The authors declare no conflicts of interest.

Figures

Figure 1
Figure 1
This figure illustrates the cascading effects of chronic hyperglycemia on cellular and molecular pathways, leading to oxidative stress, advanced glycation end products (AGEs) formation, and cardiovascular damage. Hyperglycemia induces the overproduction of reactive oxygen species (ROS) through NADPH oxidase (NOX) hyperactivation, facilitated by the protein kinase C (PKC) pathway. ROS accumulation dysregulates the NRF2 pathway, reducing the expression of antioxidant and anti-inflammatory genes, thereby exacerbating oxidative damage. Concurrently, hyperglycemia accelerates the formation of AGEs, which suppress AGE receptor (RAGE) signaling and nitric oxide synthase activity. These changes contribute to vessel stiffness, cardiac fibrosis, and impaired endothelial function. Additionally, the suppression of the PI3K/Akt/mTOR signaling cascade leads to increased spontaneous mitochondrial apoptosis, resulting in cardiomyocyte death and cardiac dysfunction.
Figure 2
Figure 2
The figure illustrates the impact of chronic hyperglycemia on various cellular and systemic processes, leading to increased oxidative stress (ROS) and associated complications. Chronic hyperglycemia promotes the formation of advanced glycation end products (AGEs) through protein glycosylation, contributing to atherosclerosis and oxidative damage, which result in LDL oxidation and foam cell formation.
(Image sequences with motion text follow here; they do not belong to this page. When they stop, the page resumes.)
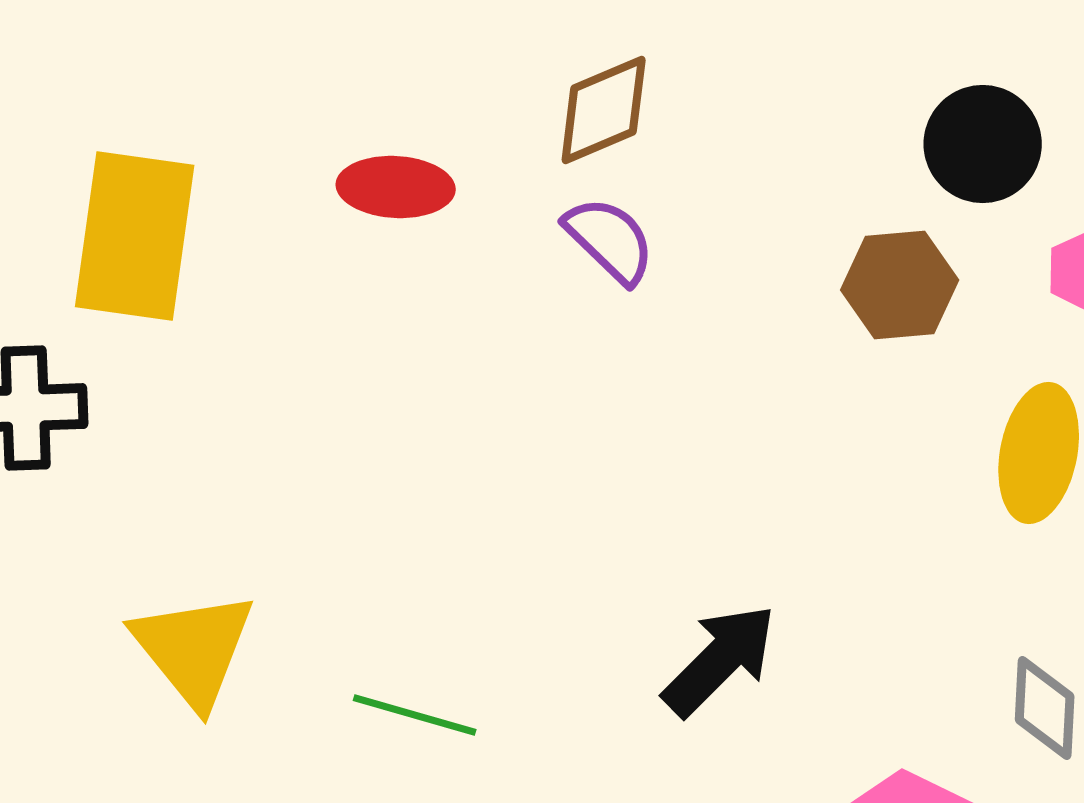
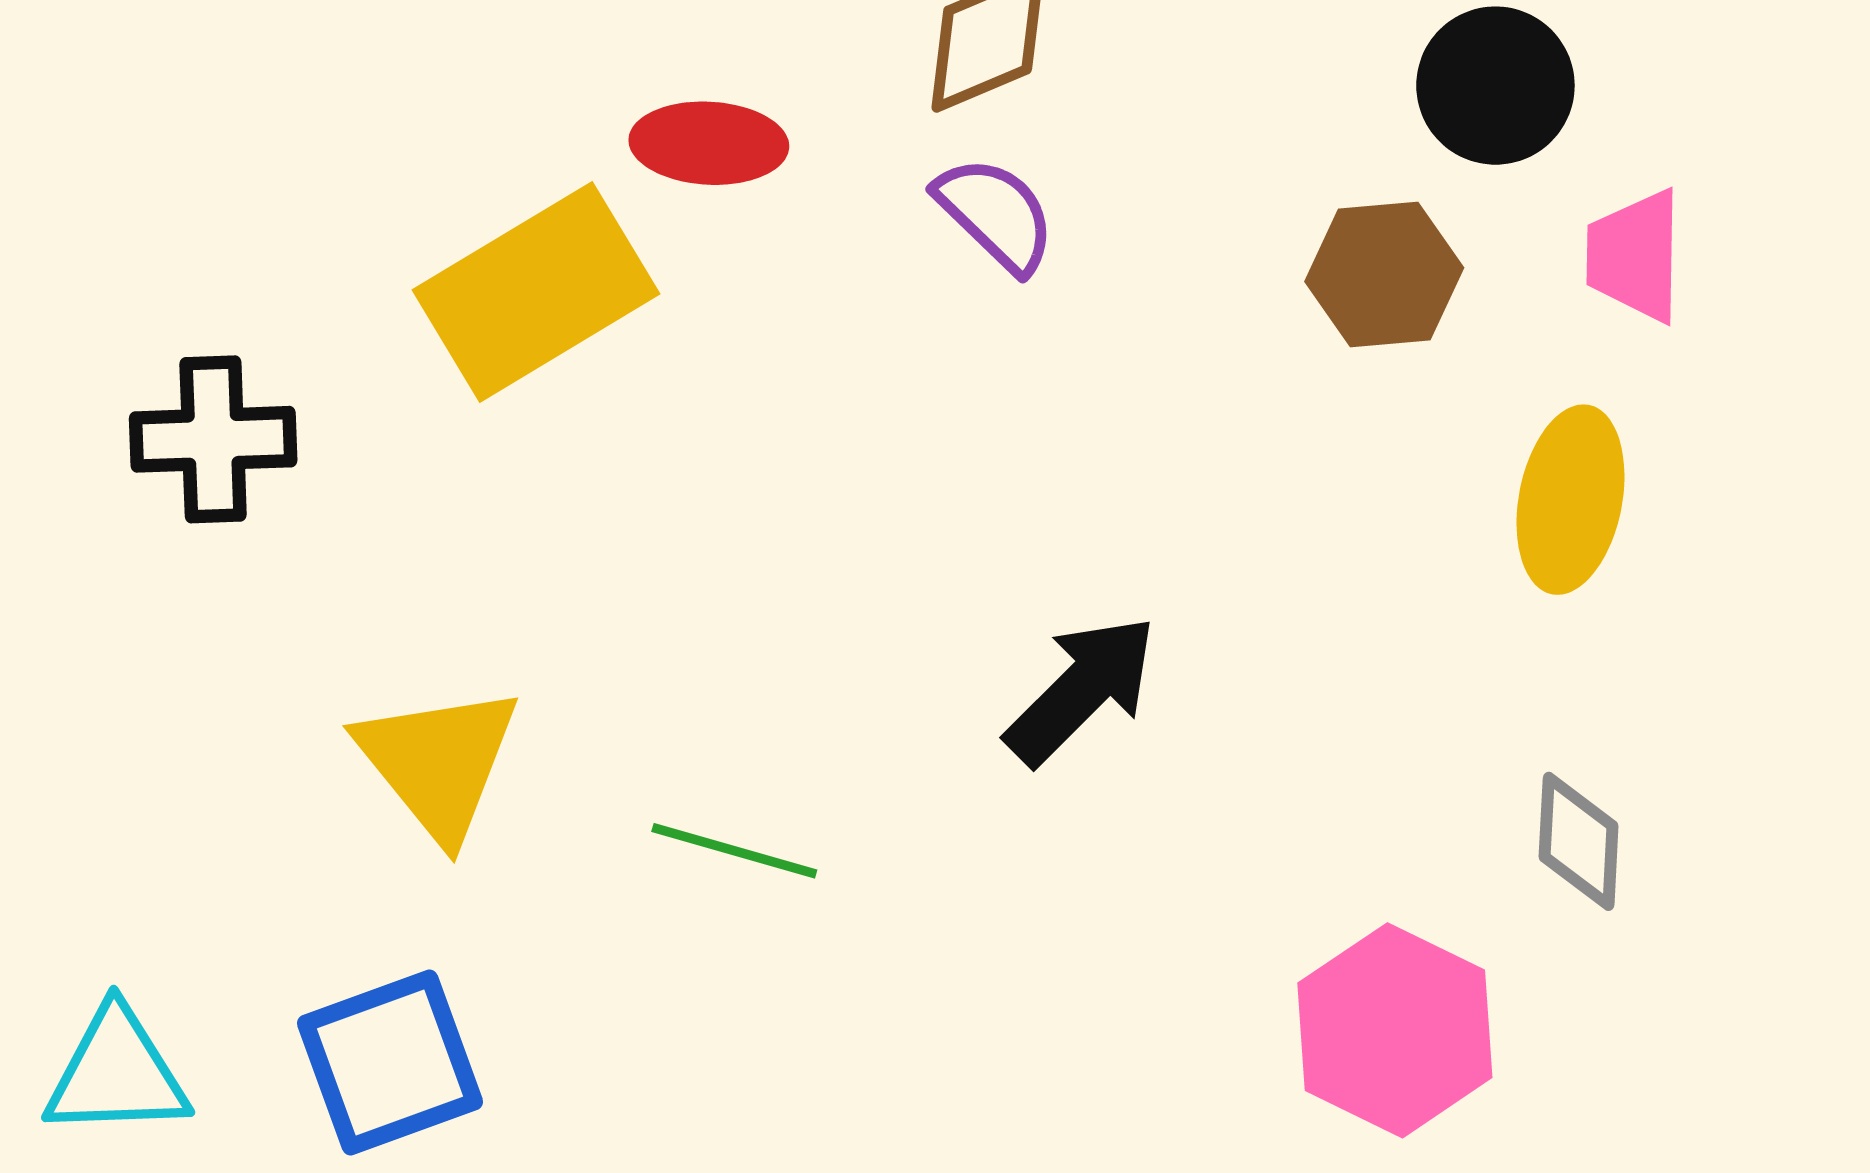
yellow rectangle: (135, 236) -> (536, 292), moved, turned 51
black arrow: (720, 660) -> (1081, 690), moved

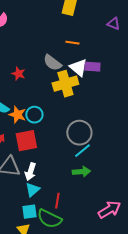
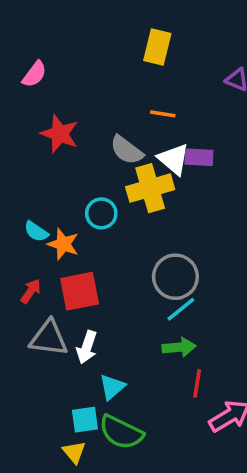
red star: (18, 74) -> (60, 134), moved, size x1.5
cyan circle: (34, 115) -> (101, 213), moved
cyan triangle: (32, 190) -> (112, 387), moved
red line: (57, 201) -> (197, 383), moved

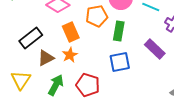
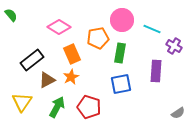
purple rectangle: (155, 49) -> (156, 71), turned 50

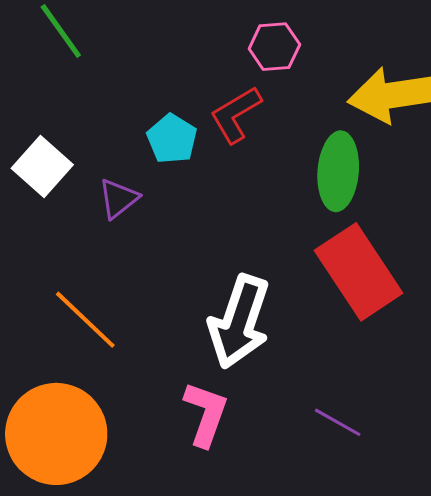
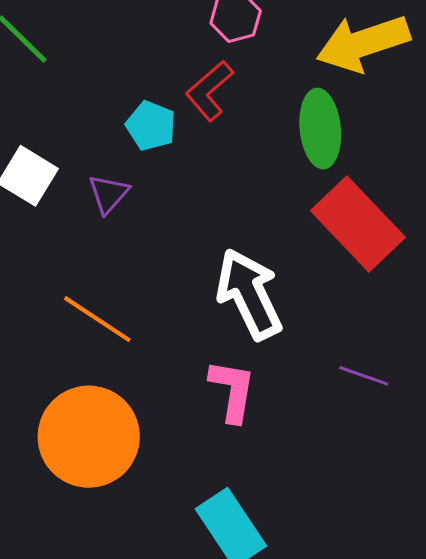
white arrow: (239, 322) -> (249, 294), turned 146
It also activates the polyol pathway and induces mitochondrial dysfunction, increasing the production of ROS and elevating tumor necrosis factor alpha (TNF-α), which further amplifies oxidative stress. This cascade of events leads to several adverse outcomes, including endothelial dysfunction, plaque formation, and an increased risk of acute plaque events in atherosclerosis. In addition, chronic hyperglycemia contributes to hypertension by reducing nitric oxide (NO) availability and dysregulating nitric oxide synthase (NOS), causing chronic vasoconstriction through the elevated expression of angiotensin II (AT II) and endothelin-1 (ET-1). Furthermore, ROS exacerbates heart failure and diabetic cardiomyopathy by upregulating pro-inflammatory pathways like NF-κB and TGF-β, promoting cardiomyocyte apoptosis, damaging structural proteins, and inducing adverse myocardial remodeling. Lastly, ROS disrupts the blood–brain barrier (BBB), leading to excitotoxicity, apoptosis, and an increased risk of stroke and cardiovascular disease.